The current moment isn’t identical to 2009. Joe Biden ran on a promise to Build Back Better and—under pressure—melded his jobs program and climate program, linking lowering emissions with economic prosperity in a way Democrats conspicuously failed to in 2009. He’s appointed cabinet-level posts intended specifically to deal with climate change. Still, there’s not much suggestion he’s wavered from what may well be his only abiding political commitment: bipartisan compromise. “I think the nation’s looking for us to be united, much more united,” he told Stephen Colbert recently. “But look, I think I can work with Republican leadership in the House and the Senate. I think we can get things done.” Needless to say, the GOP doesn’t seem poised to compromise. In Congress, even with what now looks like double Democratic wins in Georgia’s Senate runoffs, West Virginia Senator Joe Manchin’s outsized swing vote could be treated as an excuse for moderation. Manchin himself urged bipartisanship Wednesday as vote counting continued in Georgia, hours before right-wing rioters breached the Capitol.

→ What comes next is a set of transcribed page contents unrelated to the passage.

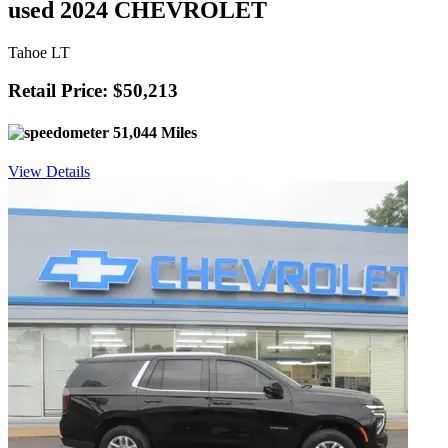
used 2024 CHEVROLET
Tahoe LT
Retail Price: $50,213
51,044 Miles
View Details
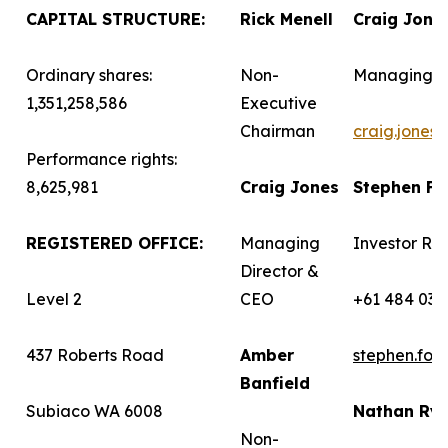
CAPITAL STRUCTURE:
Rick Menell
Craig Jone
Ordinary shares:
Non-
Managing D
1,351,258,586
Executive
Chairman
craig.jones
Performance rights:
8,625,981
Craig Jones
Stephen F
REGISTERED OFFICE:
Managing
Investor Rel
Director &
Level 2
CEO
+61 484 036
437 Roberts Road
Amber
stephen.fo
Banfield
Subiaco WA 6008
Nathan Ry
Non-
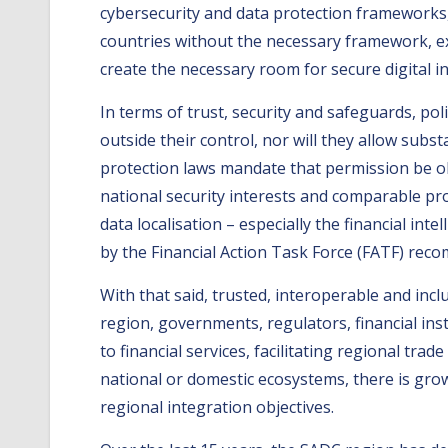
cybersecurity and data protection frameworks,
countries without the necessary framework, exi
create the necessary room for secure digital in
In terms of trust, security and safeguards, polit
outside their control, nor will they allow sub
protection laws mandate that permission be ob
national security interests and comparable pro
data localisation – especially the financial i
by the Financial Action Task Force (FATF) rec
With that said, trusted, interoperable and inc
region, governments, regulators, financial ins
to financial services, facilitating regional t
national or domestic ecosystems, there is gr
regional integration objectives.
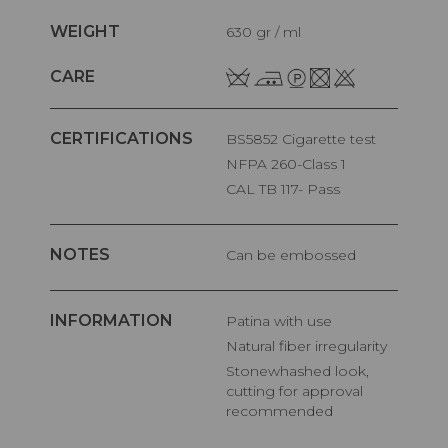
WEIGHT
630 gr / ml
CARE
CERTIFICATIONS
BS5852 Cigarette test
NFPA 260-Class 1
CAL TB 117- Pass
NOTES
Can be embossed
INFORMATION
Patina with use
Natural fiber irregularity
Stonewhashed look,
cutting for approval
recommended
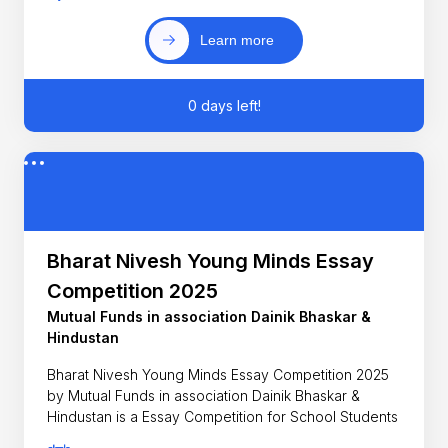
Learn more
0 days left!
Bharat Nivesh Young Minds Essay
Competition 2025
Mutual Funds in association Dainik Bhaskar &
Hindustan
Bharat Nivesh Young Minds Essay Competition 2025
by Mutual Funds in association Dainik Bhaskar &
Hindustan is a Essay Competition for School Students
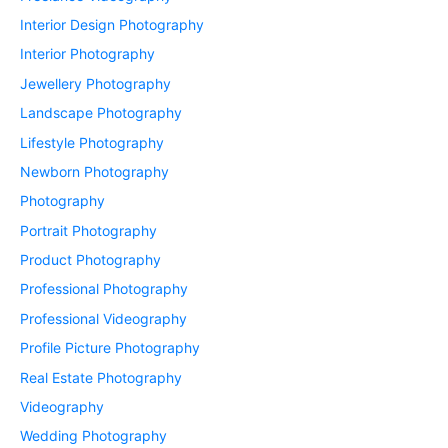
Interior Design Photography
Interior Photography
Jewellery Photography
Landscape Photography
Lifestyle Photography
Newborn Photography
Photography
Portrait Photography
Product Photography
Professional Photography
Professional Videography
Profile Picture Photography
Real Estate Photography
Videography
Wedding Photography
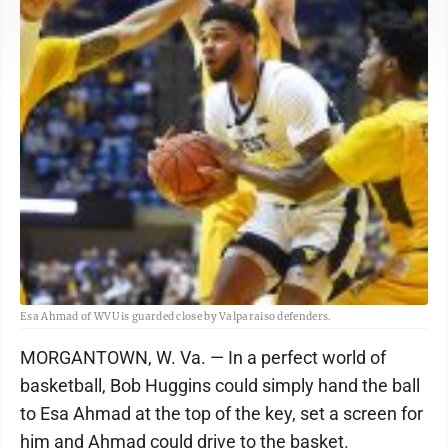
Esa Ahmad of WVU is guarded close by Valparaiso defenders.
MORGANTOWN, W. Va. — In a perfect world of
basketball, Bob Huggins could simply hand the ball
to Esa Ahmad at the top of the key, set a screen for
him and Ahmad could drive to the basket.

In their closing arguments on the campaign trail, though, Warnock and Ossoff voiced as good a model as any for climate policy: give people stuff. After Mitch McConnell blocked the possibility of $2,000 checks, they promised voters that a Democratically controlled Senate would deliver. They won, batting off racist and anti-Semitic attacks painting both candidates as “radical liberals.” Majority Leader Chuck Schumer now says he intends to make those checks happen.

Climate legislation should operate by a similar ethos. Rather than making devil’s bargains with industry and Republicans, it can offer tangible gains through jobs and investments—all in time to keep the GOP and its fossil fuel backers from retaking the House in 2022. Biden should sign the $2,000 checks Democrats send out and slap a federal government plaque on every new infrastructure project Congress greenlights. The message shouldn’t be that a corporate executive in a suit endorses a thousand-page bill nobody can understand. It should be that big government is back and it’ll give you a job.

Likewise, instead of watering down climate policy for Manchin’s benefit, a climate package could deliver concrete gains to West Virginia—a good in and of itself. Manchin’s state has one of the highest poverty rates in the country and is sorely in need of the sorts of federal investment that previous West Virginian Democratic senators were known for shaking down. A climate bill could be Manchin’s chance to deliver, promising better, less dangerous jobs to replace the old coal ones that will never return, climate policy or no. And such a jobs-forward bill could also give Manchin incentive to support repealing the filibuster, which otherwise threatens keep good policy off the table.

The amount of power Manchin is about to wield over the Senate may be wildly undemocratic. But climate policy should look out for the coal mining communities that helped build this country. Democrats should make the case that it can.

*This piece has been updated to reflect multiple outlets declaring Jon Ossoff the winner of his Senate runoff race.